After a bevy of malware with ‘Brexit’ in its title and code, a new strain of ransomware is doing rounds, encrypting files and appending them with the extension “.SaveTheQueen”. The ransomware tracks its progress using the SYSVOL share on Active Directory Domain Controllers, found researchers at Varonis.
“This ransomware came to light when one of Varonis’s customers, an EU company with over 10k users in the business services sector, was alerted to unusual behaviour by an end user. Their activity was not typical for that particular user, so it raised a red flag for further investigation,” Varonis researcher Dolev Taler told SC Media UK.
The attacker injected the malware into winlogon.exe, which is a normal process that runs on the victim machine as part of Windows. It is likely that the attacker has obtained and used domain admin privileges to write files to SYSVOL. The attacker ran PowerShell code on the infected hosts that created a scheduled task to open, decode and run the malware, explained a Varonis blog post.
By injecting the malware into a normal process, it becomes harder for security teams and software to detect, said the researcher. ConfuserEx was used to protect the ransomware from detection and analysis. Even if detected, ConfuserEx makes it harder to figure out what the ransomware was doing, he explained.
The disclosure comes at a time when ransomware gangs are resorting to naming and shaming their target companies by leaking confidential data as a threat tactic, to curb the growing tendency to not pay up.
SC Media UK reported in December 2019 that Maze ransomware operators are planning to publish data stolen from victims who refuse to pay up. A month later, the ransomware operators published data stolen from Medical Diagnostic Laboratories (MDLab) after the company refused to pay the 200 bitcoin ransom (close to £1.4 million).
A minimum of five law firms were held hostage by the Maze group in late January and early February, reported Emisoft. The total number of organisations held for ransom range between 45 to 180 in January, the report added.
“Ransomware tactics are becoming extremely perilous by leaving the victims with no solution other than having to pay the ransom. Previously, most of the ransomware campaigns were merely hindering victims' daily operations, as organisations with daily backups and other important cyber-security processes managed to recover pretty quickly and without many losses,” commented Immuniweb founder and CEO Ilia Kolochenko.
“Moreover, some organisations did not even report such incidents to avoid potential fines and lawsuits.
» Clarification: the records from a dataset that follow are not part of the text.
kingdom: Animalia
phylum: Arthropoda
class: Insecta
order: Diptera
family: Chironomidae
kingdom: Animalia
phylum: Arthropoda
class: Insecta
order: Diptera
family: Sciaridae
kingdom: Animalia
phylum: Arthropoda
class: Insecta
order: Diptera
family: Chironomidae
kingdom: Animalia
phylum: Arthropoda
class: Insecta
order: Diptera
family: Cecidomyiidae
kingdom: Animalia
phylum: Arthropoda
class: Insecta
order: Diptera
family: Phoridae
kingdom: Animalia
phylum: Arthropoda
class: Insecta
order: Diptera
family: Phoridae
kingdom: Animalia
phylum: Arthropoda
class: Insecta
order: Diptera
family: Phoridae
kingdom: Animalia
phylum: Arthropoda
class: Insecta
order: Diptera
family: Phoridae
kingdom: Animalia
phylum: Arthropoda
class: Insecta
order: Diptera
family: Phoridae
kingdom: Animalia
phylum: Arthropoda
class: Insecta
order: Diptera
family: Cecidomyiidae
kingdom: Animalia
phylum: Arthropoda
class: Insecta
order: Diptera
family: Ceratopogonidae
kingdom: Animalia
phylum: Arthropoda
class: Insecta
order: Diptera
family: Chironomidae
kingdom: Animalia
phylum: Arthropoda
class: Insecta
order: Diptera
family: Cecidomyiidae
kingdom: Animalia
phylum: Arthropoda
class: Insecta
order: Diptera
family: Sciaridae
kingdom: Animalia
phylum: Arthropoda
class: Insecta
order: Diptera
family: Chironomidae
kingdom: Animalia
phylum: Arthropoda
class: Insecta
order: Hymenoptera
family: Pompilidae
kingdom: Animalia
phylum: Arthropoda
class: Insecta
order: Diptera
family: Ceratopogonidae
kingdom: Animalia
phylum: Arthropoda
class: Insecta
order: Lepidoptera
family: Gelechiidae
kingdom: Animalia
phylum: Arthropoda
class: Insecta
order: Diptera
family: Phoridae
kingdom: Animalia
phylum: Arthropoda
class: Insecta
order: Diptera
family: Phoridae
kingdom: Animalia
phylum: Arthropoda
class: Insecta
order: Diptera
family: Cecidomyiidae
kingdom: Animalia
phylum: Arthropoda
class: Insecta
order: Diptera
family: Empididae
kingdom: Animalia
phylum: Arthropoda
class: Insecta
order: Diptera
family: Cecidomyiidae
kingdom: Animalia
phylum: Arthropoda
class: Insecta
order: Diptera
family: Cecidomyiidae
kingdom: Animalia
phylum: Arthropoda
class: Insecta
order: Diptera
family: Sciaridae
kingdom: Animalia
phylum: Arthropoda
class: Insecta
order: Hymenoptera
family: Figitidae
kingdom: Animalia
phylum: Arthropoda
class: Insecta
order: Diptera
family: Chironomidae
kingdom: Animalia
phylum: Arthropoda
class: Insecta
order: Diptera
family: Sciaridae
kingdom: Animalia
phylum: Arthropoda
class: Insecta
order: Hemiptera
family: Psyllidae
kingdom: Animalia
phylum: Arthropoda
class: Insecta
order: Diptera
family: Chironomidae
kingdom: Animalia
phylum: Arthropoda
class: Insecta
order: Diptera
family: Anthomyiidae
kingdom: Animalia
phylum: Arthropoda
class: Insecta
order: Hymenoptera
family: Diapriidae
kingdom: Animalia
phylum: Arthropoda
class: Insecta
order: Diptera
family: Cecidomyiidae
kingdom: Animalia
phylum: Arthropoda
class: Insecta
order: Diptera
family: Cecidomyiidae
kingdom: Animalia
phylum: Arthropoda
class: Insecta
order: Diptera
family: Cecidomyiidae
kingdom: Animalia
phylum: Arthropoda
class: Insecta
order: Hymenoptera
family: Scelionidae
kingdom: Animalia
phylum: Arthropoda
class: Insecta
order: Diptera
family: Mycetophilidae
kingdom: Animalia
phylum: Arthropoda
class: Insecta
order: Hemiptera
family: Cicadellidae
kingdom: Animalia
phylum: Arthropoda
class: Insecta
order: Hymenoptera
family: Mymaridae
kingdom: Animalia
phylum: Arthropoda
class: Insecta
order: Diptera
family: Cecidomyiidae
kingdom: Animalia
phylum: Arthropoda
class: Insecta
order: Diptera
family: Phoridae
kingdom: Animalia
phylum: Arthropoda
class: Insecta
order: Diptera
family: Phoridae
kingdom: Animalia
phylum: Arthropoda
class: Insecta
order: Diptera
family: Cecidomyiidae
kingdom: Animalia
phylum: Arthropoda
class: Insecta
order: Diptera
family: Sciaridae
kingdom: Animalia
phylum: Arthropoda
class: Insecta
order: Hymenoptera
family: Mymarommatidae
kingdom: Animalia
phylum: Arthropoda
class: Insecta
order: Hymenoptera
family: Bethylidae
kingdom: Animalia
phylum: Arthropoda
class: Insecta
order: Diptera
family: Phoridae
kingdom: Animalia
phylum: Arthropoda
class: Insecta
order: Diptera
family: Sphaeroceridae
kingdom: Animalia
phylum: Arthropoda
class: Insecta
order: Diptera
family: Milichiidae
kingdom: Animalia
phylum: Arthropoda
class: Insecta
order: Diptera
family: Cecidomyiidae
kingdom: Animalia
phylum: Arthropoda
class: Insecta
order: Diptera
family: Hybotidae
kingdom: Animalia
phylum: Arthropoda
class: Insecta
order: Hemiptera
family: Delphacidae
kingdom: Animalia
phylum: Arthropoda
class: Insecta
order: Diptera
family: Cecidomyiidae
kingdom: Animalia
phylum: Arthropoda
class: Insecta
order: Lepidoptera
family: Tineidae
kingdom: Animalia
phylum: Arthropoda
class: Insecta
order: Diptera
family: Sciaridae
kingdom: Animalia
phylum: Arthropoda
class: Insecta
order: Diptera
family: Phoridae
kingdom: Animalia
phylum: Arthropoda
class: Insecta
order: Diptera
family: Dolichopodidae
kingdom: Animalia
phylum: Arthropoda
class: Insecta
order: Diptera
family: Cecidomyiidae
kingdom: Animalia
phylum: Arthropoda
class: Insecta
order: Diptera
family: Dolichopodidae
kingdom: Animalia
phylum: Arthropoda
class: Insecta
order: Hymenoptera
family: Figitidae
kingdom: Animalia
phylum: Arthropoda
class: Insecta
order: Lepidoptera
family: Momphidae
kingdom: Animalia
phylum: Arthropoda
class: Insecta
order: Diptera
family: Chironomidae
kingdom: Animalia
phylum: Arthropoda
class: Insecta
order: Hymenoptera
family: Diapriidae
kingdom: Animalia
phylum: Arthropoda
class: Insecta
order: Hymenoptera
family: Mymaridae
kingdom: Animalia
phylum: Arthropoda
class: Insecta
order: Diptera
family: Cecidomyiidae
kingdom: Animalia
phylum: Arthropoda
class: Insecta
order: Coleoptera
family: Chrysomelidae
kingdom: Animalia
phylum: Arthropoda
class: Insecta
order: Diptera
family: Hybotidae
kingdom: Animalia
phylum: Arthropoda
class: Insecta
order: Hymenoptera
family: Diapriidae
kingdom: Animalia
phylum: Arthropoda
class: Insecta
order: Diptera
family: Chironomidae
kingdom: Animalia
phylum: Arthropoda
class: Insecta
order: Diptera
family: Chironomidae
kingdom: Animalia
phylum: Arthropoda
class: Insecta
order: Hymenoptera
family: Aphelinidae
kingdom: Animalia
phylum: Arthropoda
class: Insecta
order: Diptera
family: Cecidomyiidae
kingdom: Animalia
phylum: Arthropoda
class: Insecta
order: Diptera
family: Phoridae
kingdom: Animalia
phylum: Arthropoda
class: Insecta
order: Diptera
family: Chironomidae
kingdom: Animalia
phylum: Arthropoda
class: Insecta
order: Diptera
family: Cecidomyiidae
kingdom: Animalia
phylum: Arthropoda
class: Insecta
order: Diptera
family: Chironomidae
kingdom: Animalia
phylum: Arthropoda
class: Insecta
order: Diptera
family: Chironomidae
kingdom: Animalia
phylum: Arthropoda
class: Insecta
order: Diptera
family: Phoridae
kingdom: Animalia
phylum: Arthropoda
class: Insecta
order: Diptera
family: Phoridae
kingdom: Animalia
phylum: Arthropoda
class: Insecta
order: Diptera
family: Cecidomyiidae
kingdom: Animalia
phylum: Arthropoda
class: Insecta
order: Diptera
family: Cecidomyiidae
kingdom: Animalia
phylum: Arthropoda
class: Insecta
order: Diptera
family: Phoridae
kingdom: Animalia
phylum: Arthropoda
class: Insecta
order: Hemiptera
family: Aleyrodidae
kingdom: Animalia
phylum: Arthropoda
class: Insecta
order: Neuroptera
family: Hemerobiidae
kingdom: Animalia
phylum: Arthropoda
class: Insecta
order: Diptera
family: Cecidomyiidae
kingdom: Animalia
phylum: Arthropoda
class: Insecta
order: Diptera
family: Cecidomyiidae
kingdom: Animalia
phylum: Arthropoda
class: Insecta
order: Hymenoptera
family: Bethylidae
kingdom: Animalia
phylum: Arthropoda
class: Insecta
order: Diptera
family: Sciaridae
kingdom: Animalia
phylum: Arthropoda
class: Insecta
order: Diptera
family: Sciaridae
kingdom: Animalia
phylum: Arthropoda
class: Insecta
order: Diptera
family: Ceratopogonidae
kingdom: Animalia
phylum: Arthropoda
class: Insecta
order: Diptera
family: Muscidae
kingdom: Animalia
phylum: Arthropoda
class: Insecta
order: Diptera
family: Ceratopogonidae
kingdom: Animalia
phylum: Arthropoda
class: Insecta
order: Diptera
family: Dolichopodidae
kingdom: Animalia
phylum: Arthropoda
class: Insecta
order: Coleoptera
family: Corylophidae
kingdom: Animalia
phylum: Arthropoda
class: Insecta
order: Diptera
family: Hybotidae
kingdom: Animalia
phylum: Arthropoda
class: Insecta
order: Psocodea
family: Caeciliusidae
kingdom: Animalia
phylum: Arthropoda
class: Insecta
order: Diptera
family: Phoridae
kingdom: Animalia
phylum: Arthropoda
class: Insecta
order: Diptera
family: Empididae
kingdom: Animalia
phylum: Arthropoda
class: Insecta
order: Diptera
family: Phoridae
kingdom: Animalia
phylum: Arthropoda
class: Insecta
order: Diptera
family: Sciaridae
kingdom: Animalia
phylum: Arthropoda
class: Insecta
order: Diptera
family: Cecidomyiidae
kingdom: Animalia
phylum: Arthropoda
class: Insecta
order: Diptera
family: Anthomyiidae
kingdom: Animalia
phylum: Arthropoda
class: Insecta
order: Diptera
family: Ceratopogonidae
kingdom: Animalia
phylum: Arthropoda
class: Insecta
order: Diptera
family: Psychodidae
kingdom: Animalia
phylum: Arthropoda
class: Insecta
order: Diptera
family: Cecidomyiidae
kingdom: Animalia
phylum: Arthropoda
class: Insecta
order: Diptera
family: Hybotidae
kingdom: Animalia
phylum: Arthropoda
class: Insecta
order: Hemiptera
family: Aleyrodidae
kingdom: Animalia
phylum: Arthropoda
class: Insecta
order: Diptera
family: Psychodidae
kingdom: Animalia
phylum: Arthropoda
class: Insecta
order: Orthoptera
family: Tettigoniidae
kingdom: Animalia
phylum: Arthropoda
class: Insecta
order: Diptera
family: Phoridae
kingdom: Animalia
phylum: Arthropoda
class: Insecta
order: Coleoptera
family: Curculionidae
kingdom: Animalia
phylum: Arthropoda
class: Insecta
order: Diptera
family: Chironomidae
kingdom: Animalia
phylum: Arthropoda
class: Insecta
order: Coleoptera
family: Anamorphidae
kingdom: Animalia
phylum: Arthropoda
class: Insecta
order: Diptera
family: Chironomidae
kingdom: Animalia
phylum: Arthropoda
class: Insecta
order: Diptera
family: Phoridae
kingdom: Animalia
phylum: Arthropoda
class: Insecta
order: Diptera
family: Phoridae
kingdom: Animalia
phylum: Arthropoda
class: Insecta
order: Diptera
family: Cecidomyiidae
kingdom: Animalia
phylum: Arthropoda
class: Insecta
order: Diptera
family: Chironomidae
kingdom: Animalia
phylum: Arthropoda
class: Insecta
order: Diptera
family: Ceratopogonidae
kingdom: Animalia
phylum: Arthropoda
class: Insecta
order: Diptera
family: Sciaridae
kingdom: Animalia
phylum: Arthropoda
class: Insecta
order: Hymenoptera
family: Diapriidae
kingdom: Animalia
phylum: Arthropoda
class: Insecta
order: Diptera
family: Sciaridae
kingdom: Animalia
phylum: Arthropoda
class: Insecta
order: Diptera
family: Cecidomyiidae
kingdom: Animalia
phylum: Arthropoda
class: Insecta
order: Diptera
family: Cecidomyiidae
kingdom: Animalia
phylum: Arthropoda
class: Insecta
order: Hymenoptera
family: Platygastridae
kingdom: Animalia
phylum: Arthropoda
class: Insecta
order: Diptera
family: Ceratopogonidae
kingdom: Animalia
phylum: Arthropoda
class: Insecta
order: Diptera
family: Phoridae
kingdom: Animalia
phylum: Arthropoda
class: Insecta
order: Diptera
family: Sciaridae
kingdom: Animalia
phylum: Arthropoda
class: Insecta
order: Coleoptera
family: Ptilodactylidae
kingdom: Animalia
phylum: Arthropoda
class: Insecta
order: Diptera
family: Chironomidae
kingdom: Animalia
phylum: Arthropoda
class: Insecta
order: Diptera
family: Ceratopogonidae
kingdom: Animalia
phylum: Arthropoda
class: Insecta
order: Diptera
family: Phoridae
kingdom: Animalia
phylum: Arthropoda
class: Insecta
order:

Now such incidents have become an invitation to file a class action by the victims and prosecution of careless organisations by competent law enforcement agencies”.
Varonis did not disclose whether the target organisation received a ransom call.
“What’s interesting is that it uses the company’s own Active Directory domain controllers to spread the ransomware within the organisation. Had this slipped under the radar, thousands of machines could've been encrypted due to its fast-spreading nature,” he pointed out.
This particular strain of ransomware is not new, neither is the practice of naming them in line with the trending terms in news, such as Coronavirus (COVID-19) and Oscar-nominated movies. the distribution method involving the domain controller makes it interesting and alarming, as this puts the attackers in a position to do a lot of damage, said Taler.
An online search showed advisories from several antivirus vendors on steps to deactivate the ransomware.
“The attacker used advanced obfuscation techniques that made the malware very evasive and hard to detect by conventional methods (signatures, etc). Fortunately, this particular organisation could detect the threat based on the infected user’s deviation from normal behaviour,” Taler said.
“A smaller, less prepared organisation could easily be been crippled by SaveTheQueen,” he added.
The new generation of malware will likely change largely ignorant behavior of many organisations that consider cyber-racketeers undeserving of their attention, observed Kolochenko.
“Taking legal action against the criminals is virtually futile, given that they are located in faraway jurisdictions and are judgement-proof. Moreover, attempts to eradicate stolen data from the internet may result in a Streisand effect and further exacerbate damages,” he warned.